Australian domestic air travellers are no longer able to claim psychological trauma compensation under a change to laws that has only come into the spotlight through a Four Corners expose of the terrible consequences of the Pel-Air crash on nurse Karen Casey, who was seated exactly where the tiny jet broke apart when it was ditched near Norfolk Island in 2009.

What do the shocking revelations by Four Corners about the legal rights of the survivors of air crashes really mean?

At one level, they means that if your flight pancakes into the sea and breaks up around you and apart from the crippling back pain and other effects you remember nearly drowning and fighting for your life for the rest of your days, you don’t get psychological damages or compensation for post-traumatic stress disorder.

WTF?

For real. Had you been in a train crash, or cut out of your car six hours after it was pounded into a shredded metal box by a truck or bus, or rendered a mental wreck in an industrial accident, you could sue for personal and psychiatric damages or post-traumatic stress disorder.

But in 2013 Australia decided to harmonise its protections for the survivors of domestic air crashes with the Montreal Protocol, so now Pel-Air does not owe any compensation to victims of the crash.

The government did freakin’ what?

Governments in Australia have all been keen on “harmonising” our laws and regulations with those accepted as global protocols as well as multi- or bi-lateral trade or regulatory agreements. Trouble is, signing up for weasel words like “world’s best practice” and “harmonisation” can mean giving up the higher Australian standard for a plane load of shit, which is what we did, and what has happened to Karen Casey.

In things like the International Civil Aviation Organization aviation regulations and other broad international agreements there is only one box to tick when it comes to excellence or standards. Everyone can claim “we’re doing world’s best practice” when in fact we are doing the absolute minimum needed to sign up to whatever the deal is.

The requirements for that “box” are regularly negotiated down to whatever suits business clubs like the International Air Transport Association and ICAO, which are substantially run by the airlines for the airlines.

Things like human or consumer rights don’t even register. This is the dead hand of convenient conformity when it comes to international conventions and agreements.

Is anyone going to address this ridiculous state of affairs?

This is so embarrassing that Senator Nick Xenophon’s vow to introduce a private bill this May (next sitting sessions) might actually get traction.
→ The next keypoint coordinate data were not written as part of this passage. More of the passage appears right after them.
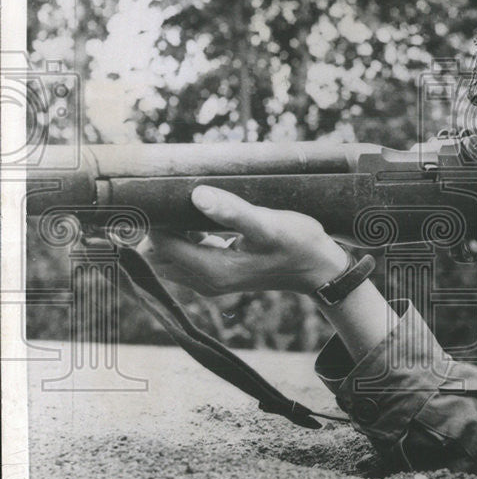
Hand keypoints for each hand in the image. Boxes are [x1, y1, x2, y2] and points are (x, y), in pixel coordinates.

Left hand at [138, 185, 350, 295]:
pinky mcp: (219, 278)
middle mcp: (206, 281)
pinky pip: (184, 262)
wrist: (319, 269)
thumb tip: (197, 195)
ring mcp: (211, 283)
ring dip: (170, 236)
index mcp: (213, 269)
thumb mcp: (269, 224)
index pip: (161, 245)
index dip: (156, 220)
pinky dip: (183, 242)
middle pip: (157, 257)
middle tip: (174, 201)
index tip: (164, 195)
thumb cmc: (298, 245)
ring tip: (188, 210)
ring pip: (168, 261)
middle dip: (158, 230)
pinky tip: (201, 223)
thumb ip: (233, 212)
He is proposing legislation to restore the same rights to air travellers as citizens have in other accidents involving things that move you or can fall on you.

Xenophon had success doing something similar last week when he moved a disallowance motion to prevent aviation rules that degraded the standards by which aircraft repairs could be signed off by people other than licensed aircraft engineers.

It was a very strange episode, because the Labor senators voted with Xenophon to disallow changes made under the previous Labor government while the Coalition supported keeping them.

What caused this to happen? 

I have not only been an aviation reporter for half a century, but I am also a disciple of Henry Maher and Peter Wilenski in public administration. Ministers rarely resist their department heads when it comes to buzz words like “protocols” and “best practice”. I don’t think they actually think about what it does to people.  If Anthony Albanese or Warren Truss actually thought about what has been going on in the aviation regulatory and legal spaces when they signed off or defended atrocities like the one perpetrated on Karen Casey then that was deliberate and calculated evil.

I don’t think they did much more than nod their heads at whatever their advisers pushed in front of them.

What about the Pel-Air crash anyhow? Where is it at? 

Where to start? A rotten-to-the-core safety regulator, the Civil Aviation Safety Authority, hid the truth about its own culpability in setting up the administrative vacuum in which Pel-Air was able to break dozens of rules or obligations; the safety investigator the Australian Transport Safety Bureau tried to pin it all on the pilot;  and the ATSB’s Canadian peers told them they had screwed up, also revealing in passing that the final report was preceded by turmoil within the ATSB as it wrestled with its direction in the final months before it was released.

That ATSB report is now being redone, unfortunately by the ATSB, possibly adding to the damage this episode has done to Australia’s air safety reputation, and to the lives of all onboard the Pel-Air flight, including Bernie Currall, the patient, who died earlier this month.

The outcome of broad legal action by Ms Casey against Pel-Air in the NSW Supreme Court hasn’t yet been determined.